* **The task**: What are the lines from the top of the entries below through the line containing "ring tip: (194, 131)"? Return them exactly, both ends included, without the pictures.

┄┄┄┄┄┄┄┄┄┄┄┄┄┄┄┄┄┄┄┄

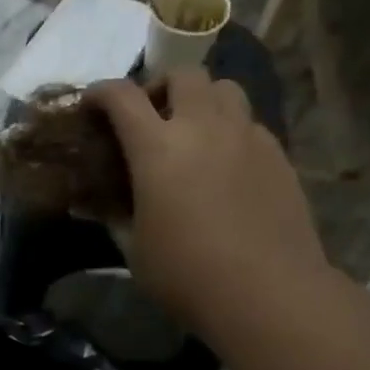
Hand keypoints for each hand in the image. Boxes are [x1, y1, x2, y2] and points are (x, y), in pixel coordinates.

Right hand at [85, 72, 328, 338]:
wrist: (268, 294)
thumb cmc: (187, 276)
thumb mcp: (135, 250)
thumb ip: (115, 217)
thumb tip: (97, 205)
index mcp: (158, 148)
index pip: (121, 96)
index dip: (100, 93)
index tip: (91, 104)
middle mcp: (204, 127)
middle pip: (182, 75)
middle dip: (159, 86)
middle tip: (151, 117)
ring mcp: (247, 137)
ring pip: (225, 89)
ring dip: (202, 99)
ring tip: (194, 131)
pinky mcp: (278, 155)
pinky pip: (250, 122)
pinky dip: (231, 129)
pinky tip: (226, 164)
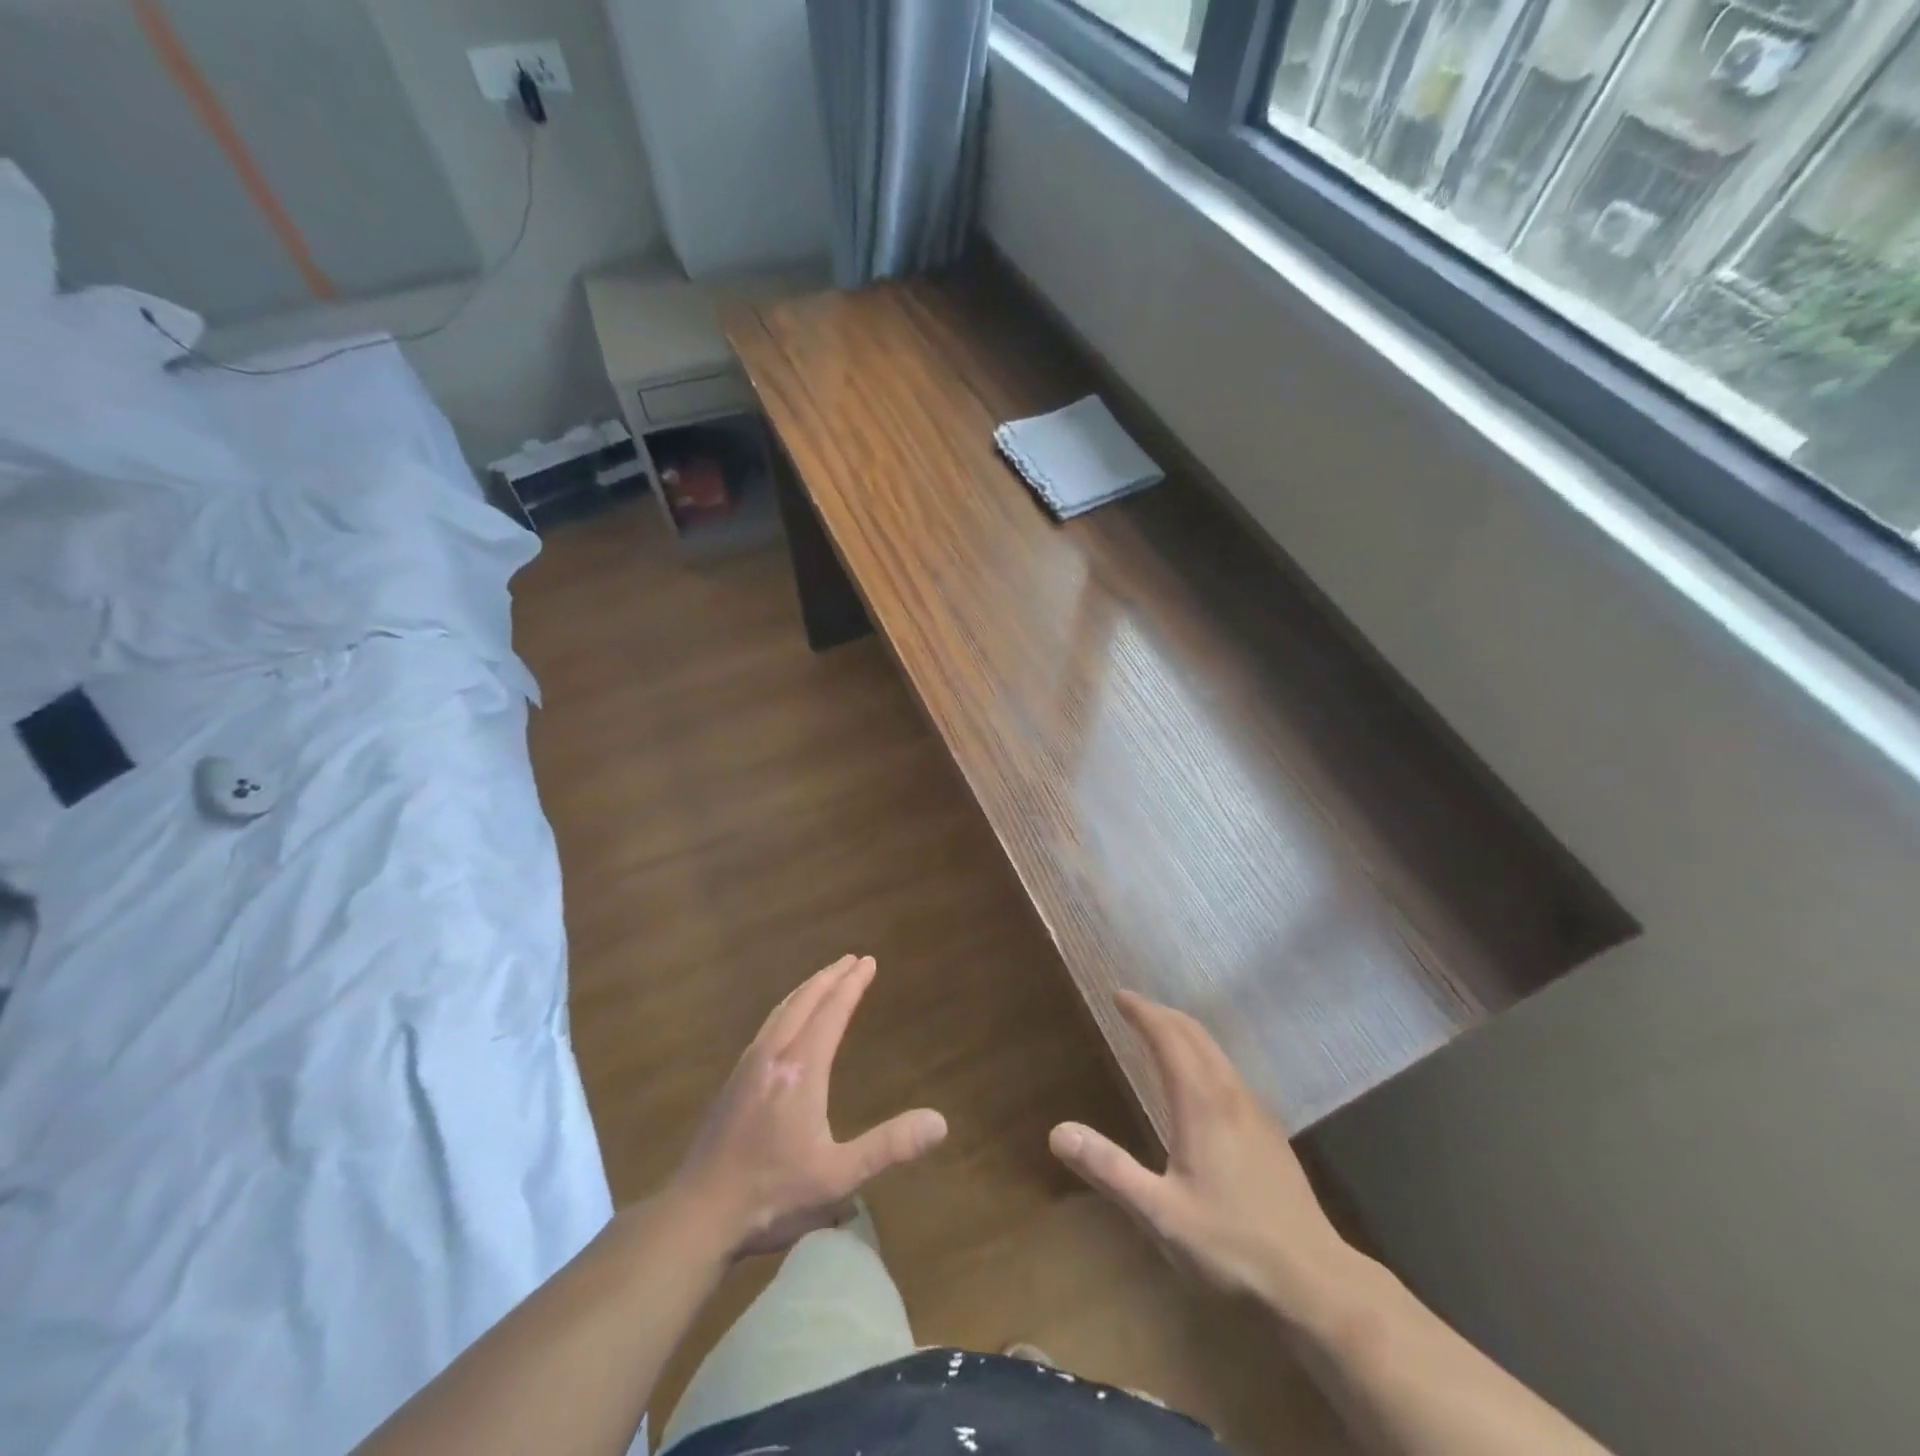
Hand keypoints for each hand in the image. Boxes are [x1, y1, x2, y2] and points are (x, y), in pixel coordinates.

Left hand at [668, 955, 947, 1259]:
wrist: (697, 1216)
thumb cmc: (772, 1195)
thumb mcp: (838, 1177)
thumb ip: (888, 1146)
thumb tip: (940, 1122)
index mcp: (801, 1069)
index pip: (832, 1012)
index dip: (852, 985)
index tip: (868, 961)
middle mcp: (774, 1056)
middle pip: (804, 1002)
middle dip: (830, 978)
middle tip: (852, 960)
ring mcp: (748, 1067)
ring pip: (781, 1011)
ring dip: (807, 990)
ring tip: (824, 980)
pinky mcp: (733, 1082)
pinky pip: (767, 1026)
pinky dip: (786, 1008)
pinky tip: (785, 1023)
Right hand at [1049, 991, 1357, 1320]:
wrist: (1315, 1282)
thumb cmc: (1232, 1246)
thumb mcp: (1160, 1213)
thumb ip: (1109, 1169)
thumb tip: (1057, 1131)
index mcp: (1201, 1102)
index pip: (1168, 1037)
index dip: (1142, 1012)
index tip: (1119, 995)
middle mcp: (1230, 1095)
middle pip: (1195, 1035)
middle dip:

┄┄┄┄┄┄┄┄┄┄┄┄┄┄┄┄┄┄┄┄

* **Answer section**:
Hand keypoints for each hand in the image. Boxes are [x1, y1, x2, y2] and points are (x, y), in pixel coordinates.

Right hand at [85, 72, 328, 338]:
wrist: (268, 294)
thumb cmc: (187, 276)
thumb mcp: (135, 250)
thumb ip: (115, 217)
thumb tip: (97, 205)
index mcp: (158, 148)
index pip: (121, 96)
index dip: (100, 93)
index tip: (91, 104)
middle mcp: (204, 127)
middle pip: (182, 75)
middle dip: (159, 86)
middle tip: (151, 117)
ring mcp: (247, 137)
ring pip: (225, 89)
ring dip: (202, 99)
ring tip: (194, 131)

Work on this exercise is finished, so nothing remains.